Hi guys. I have a homework problem that I don't know how to approach.
The instructor gives hints to each of the cases:
Find graphically (using MATLAB) for each of the following cases, in both Euclidean geometry, and Taxicab geometry the loci of points that satisfy the following properties:
(a) The points whose distance from the axes origin is 8.
(b) The points which have the sum of their distances to the points A(-3,-4), and B(4, 3) equals to 16.
(c) The points which have the difference of their distances to the points A(-3,-4) and B(4,3) equals to 2.
(d) The point S such that d(S,P) + d(S,Q) = d(P,Q), where P(-2,3) and Q(1,-4)
a) a circle centered at the origin and whose radius is 8,
b) an ellipse with A and B as foci,
c) a hyperbola branch with A and B as foci, and
d) a point R(-1/2, -1/2). The solution for this case, in Taxicab geometry, is the set of all points inside the rectangle shown(not shaded in order to show point R).

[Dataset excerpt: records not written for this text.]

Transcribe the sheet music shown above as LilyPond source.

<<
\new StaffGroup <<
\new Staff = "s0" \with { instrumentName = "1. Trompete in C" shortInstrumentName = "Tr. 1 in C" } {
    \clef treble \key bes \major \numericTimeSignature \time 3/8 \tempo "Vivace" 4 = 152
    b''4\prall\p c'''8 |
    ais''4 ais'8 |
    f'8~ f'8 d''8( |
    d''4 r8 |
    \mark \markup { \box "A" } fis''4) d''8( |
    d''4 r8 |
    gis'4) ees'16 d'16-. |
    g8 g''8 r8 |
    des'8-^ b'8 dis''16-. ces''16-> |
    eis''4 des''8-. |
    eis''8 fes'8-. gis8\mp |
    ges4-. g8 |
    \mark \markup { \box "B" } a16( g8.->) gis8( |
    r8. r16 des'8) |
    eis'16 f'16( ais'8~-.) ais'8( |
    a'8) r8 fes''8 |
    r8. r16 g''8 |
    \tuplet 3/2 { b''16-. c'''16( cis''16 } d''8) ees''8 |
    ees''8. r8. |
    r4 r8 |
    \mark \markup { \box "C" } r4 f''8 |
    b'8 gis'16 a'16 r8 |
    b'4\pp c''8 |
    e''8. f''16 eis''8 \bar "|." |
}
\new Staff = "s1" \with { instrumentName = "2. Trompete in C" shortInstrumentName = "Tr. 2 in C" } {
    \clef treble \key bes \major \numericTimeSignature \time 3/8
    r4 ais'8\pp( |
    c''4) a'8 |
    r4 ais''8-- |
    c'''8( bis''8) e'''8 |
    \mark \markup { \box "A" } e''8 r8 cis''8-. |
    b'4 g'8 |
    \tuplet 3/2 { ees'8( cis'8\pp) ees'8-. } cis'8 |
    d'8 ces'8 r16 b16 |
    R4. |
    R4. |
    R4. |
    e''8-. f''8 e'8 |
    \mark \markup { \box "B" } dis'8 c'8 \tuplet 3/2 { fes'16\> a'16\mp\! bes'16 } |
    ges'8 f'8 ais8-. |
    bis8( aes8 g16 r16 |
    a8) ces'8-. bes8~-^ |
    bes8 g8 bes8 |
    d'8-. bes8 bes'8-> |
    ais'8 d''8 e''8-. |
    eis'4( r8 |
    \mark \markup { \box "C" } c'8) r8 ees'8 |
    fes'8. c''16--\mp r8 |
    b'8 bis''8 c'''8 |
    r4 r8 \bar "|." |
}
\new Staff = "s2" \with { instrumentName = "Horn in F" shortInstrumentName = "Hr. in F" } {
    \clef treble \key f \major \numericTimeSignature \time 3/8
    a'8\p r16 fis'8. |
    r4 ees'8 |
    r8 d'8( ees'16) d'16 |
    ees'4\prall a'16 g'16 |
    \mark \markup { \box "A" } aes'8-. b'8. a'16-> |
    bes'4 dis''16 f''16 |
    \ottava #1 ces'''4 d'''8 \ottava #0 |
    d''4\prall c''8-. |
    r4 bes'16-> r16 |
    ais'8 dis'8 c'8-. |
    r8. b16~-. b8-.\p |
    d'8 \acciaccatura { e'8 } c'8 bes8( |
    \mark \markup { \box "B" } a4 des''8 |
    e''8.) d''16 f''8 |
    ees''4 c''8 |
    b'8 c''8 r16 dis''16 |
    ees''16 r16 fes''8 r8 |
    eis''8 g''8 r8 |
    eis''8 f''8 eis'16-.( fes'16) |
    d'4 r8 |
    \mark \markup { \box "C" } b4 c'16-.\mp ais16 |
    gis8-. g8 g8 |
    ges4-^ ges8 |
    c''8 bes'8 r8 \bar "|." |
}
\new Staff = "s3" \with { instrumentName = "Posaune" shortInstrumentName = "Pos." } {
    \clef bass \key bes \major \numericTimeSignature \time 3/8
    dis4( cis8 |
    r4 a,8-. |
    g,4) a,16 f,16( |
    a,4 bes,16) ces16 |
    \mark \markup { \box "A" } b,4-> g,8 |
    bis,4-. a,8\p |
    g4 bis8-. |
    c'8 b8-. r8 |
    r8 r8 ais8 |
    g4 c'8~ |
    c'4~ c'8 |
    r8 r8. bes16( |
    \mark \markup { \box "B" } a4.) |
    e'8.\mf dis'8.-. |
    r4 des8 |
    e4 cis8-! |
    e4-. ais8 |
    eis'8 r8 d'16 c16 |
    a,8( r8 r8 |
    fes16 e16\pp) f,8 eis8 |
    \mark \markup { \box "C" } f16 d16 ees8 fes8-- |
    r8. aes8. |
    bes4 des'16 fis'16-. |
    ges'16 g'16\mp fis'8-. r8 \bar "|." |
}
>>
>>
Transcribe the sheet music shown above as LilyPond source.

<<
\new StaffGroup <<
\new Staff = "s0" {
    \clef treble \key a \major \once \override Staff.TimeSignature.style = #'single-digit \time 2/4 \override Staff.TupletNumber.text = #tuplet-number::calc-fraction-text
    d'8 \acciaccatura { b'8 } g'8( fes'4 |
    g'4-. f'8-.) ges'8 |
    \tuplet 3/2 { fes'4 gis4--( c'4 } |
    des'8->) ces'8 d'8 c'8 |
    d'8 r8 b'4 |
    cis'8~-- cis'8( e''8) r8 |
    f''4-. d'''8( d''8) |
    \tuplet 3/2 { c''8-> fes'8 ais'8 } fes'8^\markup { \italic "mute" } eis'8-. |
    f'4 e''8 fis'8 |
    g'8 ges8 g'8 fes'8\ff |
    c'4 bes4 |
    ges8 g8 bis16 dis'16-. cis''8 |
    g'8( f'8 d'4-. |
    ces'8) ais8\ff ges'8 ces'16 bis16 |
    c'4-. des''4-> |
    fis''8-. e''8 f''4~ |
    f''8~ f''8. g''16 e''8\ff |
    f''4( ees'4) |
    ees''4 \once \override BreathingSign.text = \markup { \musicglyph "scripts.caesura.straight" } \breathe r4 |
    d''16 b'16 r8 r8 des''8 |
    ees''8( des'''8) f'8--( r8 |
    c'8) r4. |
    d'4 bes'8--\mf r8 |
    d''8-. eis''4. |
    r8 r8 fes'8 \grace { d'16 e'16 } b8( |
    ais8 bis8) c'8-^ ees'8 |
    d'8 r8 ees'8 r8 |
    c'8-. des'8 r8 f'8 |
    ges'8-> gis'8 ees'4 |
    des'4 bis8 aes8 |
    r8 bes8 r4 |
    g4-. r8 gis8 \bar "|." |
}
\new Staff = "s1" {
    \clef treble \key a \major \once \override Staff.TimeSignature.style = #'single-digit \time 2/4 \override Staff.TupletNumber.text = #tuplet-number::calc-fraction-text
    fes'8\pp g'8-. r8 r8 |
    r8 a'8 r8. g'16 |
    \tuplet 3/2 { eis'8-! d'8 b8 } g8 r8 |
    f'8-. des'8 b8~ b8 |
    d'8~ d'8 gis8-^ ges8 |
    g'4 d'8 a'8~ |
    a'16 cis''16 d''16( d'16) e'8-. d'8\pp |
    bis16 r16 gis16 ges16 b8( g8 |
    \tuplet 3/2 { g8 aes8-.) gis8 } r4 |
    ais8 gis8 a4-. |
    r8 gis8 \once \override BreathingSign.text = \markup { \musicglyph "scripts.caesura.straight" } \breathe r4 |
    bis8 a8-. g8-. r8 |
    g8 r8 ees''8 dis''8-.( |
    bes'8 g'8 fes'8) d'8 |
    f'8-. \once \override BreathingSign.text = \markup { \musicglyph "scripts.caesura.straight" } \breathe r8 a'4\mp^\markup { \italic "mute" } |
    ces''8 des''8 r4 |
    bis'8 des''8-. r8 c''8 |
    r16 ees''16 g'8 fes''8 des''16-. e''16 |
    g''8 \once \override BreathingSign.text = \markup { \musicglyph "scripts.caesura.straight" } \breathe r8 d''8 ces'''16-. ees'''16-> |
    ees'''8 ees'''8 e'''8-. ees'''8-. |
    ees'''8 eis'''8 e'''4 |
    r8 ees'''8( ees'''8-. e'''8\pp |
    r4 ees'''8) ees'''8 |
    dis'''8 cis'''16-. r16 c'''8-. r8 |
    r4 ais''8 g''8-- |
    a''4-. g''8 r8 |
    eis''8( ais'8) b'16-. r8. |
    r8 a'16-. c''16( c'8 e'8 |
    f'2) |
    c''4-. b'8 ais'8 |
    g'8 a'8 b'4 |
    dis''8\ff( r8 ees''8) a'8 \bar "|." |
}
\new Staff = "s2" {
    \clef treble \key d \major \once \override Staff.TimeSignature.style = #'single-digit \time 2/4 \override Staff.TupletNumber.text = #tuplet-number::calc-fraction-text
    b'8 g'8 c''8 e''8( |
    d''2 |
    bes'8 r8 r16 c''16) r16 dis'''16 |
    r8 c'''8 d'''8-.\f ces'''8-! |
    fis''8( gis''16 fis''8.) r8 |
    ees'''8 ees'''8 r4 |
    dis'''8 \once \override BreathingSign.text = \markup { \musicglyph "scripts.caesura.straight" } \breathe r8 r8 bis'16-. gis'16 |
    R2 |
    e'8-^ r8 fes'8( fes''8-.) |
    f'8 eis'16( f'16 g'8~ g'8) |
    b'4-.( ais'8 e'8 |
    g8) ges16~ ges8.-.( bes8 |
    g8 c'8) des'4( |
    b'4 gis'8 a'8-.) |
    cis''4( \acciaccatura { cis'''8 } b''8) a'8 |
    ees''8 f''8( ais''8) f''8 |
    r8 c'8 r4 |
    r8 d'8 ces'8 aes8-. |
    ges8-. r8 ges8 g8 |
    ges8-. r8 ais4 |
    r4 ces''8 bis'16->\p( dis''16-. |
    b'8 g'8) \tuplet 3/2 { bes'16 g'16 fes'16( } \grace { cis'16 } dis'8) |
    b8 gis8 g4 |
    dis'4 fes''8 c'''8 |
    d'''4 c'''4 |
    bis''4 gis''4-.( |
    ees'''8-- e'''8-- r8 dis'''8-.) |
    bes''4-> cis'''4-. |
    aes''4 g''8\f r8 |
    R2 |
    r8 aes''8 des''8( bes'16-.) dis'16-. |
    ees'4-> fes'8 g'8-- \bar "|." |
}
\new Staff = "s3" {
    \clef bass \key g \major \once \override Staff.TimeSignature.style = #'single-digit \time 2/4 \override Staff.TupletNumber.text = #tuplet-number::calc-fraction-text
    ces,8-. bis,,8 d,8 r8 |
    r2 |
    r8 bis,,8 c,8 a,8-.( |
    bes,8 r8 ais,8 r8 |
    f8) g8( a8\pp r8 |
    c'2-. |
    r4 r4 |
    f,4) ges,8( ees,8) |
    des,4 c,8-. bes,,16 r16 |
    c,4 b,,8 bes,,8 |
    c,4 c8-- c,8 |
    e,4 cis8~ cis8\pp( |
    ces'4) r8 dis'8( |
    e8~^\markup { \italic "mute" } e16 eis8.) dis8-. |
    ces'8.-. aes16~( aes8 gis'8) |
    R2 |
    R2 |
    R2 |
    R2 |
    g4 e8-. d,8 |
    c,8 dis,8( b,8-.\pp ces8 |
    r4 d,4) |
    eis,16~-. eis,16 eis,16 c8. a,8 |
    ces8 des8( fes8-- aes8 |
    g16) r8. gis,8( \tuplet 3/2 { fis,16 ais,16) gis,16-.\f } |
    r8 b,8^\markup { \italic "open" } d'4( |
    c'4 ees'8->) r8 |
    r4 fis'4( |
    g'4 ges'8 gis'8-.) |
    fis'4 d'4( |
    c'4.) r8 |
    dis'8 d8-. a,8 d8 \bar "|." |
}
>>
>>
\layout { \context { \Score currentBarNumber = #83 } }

I didn't get part c and part b. I know what Taxicab geometry is. I know how to compute the distance. I can use MATLAB to generate such graphical representation for part a and b.
I think I can handle the MATLAB part, but I just didn't know how to solve for c and d.
% code for part a
x = -10:0.1:10;
y = -10:0.1:10;
Ax = 0;
Ay = 0;
Bx = -1;
By = 0;
[X,Y] = meshgrid(x,y);
Z1=(abs(X)+abs(Y))+(abs(X)+abs(Y)); % computes Taxicab-G
Z2 = sqrt((X).^2+(Y).^2)+sqrt((X).^2+(Y).^2); % computes Eu-G
The answer to part c is shown below
How do I solve these two analytically?